Miguel Delibes
L’hérétique
Roman. Traduit par Dominique Blanc
Collection : Otra memoria
480 pages
20,18 €
978-2-86432-318-1
janvier 2000
C’est par Valladolid, cité puissante et prospère de Vieille Castille, que la Réforme protestante pénètre en Espagne. Le destin tragique du premier cercle de luthériens, éradiqué par l’Inquisition, fournit la toile de fond du livre de Miguel Delibes.
Mais l’art de l’écrivain transcende le roman historique. Ses personnages ne sont jamais aussi vrais que quand ils incarnent, à travers leurs idées et leurs sentiments, des figures intemporelles. À commencer par son héros, Cipriano Salcedo. Né l’année même où Luther placarde sur la porte de l’église de Wittenberg les thèses qui vont provoquer le schisme, élevé par un père froid et sévère qui lui reproche d’avoir coûté la vie à son épouse, il devient un commerçant prospère. Insatisfait, il connaîtra un bref moment de félicité dans la fraternité des assemblées clandestines. Mais le destin de l’hérétique est scellé d’avance.
Ce chant tragique, où les corps et les cœurs sont la matière même de cette œuvre passionnée, est à l’image de la jeune nourrice Minervina qui traverse le roman comme un fil d’amour tendu vers l’espoir.
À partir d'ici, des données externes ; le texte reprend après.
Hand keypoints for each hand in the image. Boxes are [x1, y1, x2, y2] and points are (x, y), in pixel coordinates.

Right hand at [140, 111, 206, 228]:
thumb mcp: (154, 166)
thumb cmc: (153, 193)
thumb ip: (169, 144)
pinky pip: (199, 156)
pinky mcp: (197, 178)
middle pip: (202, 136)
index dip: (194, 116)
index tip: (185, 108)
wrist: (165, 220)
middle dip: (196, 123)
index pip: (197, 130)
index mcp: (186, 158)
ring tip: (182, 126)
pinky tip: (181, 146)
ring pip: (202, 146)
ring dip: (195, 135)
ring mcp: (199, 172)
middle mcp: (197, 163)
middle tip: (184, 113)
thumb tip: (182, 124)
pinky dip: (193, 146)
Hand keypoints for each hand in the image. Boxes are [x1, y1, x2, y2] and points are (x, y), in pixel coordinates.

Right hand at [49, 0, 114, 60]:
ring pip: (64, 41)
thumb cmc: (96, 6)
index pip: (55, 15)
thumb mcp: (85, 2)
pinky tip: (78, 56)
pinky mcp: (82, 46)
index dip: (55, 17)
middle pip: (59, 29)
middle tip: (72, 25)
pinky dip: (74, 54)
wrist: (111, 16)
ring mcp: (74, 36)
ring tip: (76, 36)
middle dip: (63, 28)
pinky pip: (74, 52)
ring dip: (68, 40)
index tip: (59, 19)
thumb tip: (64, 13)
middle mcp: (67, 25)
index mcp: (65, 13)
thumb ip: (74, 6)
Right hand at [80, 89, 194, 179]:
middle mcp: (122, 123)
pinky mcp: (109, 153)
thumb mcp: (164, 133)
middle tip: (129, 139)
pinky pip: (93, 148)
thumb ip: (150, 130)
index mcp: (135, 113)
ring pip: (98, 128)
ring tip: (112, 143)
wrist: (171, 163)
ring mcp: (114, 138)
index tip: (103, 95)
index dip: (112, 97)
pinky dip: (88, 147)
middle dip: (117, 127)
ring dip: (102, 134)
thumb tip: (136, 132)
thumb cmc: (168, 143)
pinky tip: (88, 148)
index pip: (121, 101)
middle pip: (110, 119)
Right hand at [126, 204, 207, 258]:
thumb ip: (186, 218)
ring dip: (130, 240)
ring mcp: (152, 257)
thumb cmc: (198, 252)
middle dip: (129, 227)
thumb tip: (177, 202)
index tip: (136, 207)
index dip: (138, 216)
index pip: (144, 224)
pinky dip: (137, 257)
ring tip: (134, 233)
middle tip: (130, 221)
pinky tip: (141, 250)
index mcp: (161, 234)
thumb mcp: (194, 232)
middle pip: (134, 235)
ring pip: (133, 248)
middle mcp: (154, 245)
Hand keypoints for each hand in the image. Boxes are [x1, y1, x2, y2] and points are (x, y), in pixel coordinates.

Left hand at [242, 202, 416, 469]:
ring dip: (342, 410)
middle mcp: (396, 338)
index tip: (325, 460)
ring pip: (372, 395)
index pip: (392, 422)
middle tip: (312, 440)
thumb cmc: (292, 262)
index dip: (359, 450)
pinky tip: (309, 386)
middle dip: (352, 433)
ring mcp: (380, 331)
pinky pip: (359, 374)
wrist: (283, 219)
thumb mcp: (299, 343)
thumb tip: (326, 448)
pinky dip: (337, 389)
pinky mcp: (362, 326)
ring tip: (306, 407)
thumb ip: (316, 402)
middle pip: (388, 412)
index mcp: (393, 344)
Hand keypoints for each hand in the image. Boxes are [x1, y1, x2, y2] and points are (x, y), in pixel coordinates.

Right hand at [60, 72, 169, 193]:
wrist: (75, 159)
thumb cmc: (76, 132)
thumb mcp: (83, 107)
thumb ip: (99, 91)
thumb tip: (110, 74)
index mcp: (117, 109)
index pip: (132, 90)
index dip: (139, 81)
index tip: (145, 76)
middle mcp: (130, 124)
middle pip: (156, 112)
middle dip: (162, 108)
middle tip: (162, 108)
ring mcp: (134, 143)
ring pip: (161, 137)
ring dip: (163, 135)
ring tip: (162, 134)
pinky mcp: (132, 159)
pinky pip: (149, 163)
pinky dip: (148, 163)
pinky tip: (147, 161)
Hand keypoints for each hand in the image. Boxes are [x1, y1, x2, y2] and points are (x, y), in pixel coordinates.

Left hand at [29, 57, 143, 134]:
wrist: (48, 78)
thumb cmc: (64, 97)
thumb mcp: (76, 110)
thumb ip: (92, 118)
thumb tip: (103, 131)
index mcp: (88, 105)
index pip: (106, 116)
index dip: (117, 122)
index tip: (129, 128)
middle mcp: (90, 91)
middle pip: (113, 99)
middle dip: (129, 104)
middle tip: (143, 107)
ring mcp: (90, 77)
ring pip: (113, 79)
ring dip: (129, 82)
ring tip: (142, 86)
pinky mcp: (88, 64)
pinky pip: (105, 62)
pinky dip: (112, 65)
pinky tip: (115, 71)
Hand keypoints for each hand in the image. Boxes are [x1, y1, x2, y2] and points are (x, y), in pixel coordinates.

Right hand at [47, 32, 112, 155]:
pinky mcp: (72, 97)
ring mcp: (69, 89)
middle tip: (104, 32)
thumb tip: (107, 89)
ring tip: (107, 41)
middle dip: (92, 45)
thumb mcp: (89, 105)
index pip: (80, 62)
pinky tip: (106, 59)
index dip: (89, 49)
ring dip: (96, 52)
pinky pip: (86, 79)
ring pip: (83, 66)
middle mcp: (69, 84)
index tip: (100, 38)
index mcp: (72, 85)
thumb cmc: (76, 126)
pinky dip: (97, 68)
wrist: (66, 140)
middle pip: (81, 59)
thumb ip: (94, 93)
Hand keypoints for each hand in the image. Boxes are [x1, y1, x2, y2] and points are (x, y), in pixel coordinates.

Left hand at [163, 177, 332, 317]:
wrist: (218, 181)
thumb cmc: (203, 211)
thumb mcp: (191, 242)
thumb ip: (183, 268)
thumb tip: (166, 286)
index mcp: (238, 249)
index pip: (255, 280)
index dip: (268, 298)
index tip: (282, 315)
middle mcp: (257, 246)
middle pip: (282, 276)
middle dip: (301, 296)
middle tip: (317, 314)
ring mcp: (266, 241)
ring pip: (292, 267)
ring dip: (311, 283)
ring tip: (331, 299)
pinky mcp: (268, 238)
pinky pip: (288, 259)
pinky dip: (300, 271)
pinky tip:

Le docteur accompagna la tête pour éviter l’impact, et le bébé atterrit sur la serviette blanche que la commère tendait entre ses bras juste derrière. Elle le regarda, abasourdie :
— Un garçon, dit-elle. Qu’il est menu, on dirait un chaton.
Don Bernardo entra précipitamment. Le docteur Almenara, qui se lavait les mains dans la cuvette, le regarda fixement et lui dit :
— Voilà votre fils, monsieur Salcedo. Vos Grâces croient toujours qu’elles ont bien compté ? Vu la taille, il semble qu’il ait sept mois.
Mais l’effort, la suffocation, le raidissement de doña Catalina, qui pour la première fois de sa vie avait accompli toute seule un travail personnel, sans recourir à des mains mercenaires, produisirent leurs douloureuses conséquences. Elle se sentait épuisée et désarmée et quand le lendemain matin ils lui présentèrent l’enfant pour qu’elle lui donne le sein, le petit écarta sa tête minuscule du mamelon, secoué d’un sanglot convulsif. Le docteur Almenara, témoin de la réaction du nouveau-né, ausculta patiemment doña Catalina. Il posa la main à l’anneau sur le sein gauche de la malade, se tourna vers don Bernardo, son frère et sa belle-sœur, qui lui rendaient une visite inopinée, et prononça une autre de ses phrases lapidaires :
— La parturiente a de la fièvre. Il faudra chercher une nourrice.
L’entregent de la famille Salcedo fut mis à contribution dans la ville et les villages alentour. Don Ignacio, auditeur à la Chancellerie, où l’on préparait ce matin-là la réception du roi, fit passer le message au personnel subalterne : On recherchait d’urgence une nourrice jeune, avec un lait de plusieurs jours, saine et disposée à se loger dans la maison des parents. Ses associés dans le commerce de la laine, au Páramo, reçurent de don Bernardo la même consigne : On recherche une nourrice. La famille Salcedo a besoin de toute urgence d’une nourrice. Le lendemain à midi une jeune fille se présenta, presque une fillette. Elle venait de Santovenia, était mère célibataire, son enfant était mort à la naissance et elle avait un lait de quatre jours. Doña Catalina, dont la fièvre était encore légère, apprécia la fille : grande, mince, tendre, le sourire séduisant. Elle donnait l’impression d’une fille gaie en dépit de tout. Quand elle vit l’enfant se coller à sa poitrine et rester une heure immobile en tirant sur le téton avant de s’endormir, doña Catalina fut émue. La ferveur maternelle de cette petite transparaissait dans sa délicatesse, le soin méticuleux qu’elle mettait à coucher le bébé, leur communion à l’heure de la tétée. Émerveillée par de si bonnes dispositions, doña Catalina l’engagea sans hésiter et la félicita sans réserves. C’est ainsi que Minervina Capa, originaire de Santovenia, âgée de quinze ans, mère privée d’enfant, entra précipitamment au service de la famille Salcedo à la corredera de San Pablo, au numéro 5.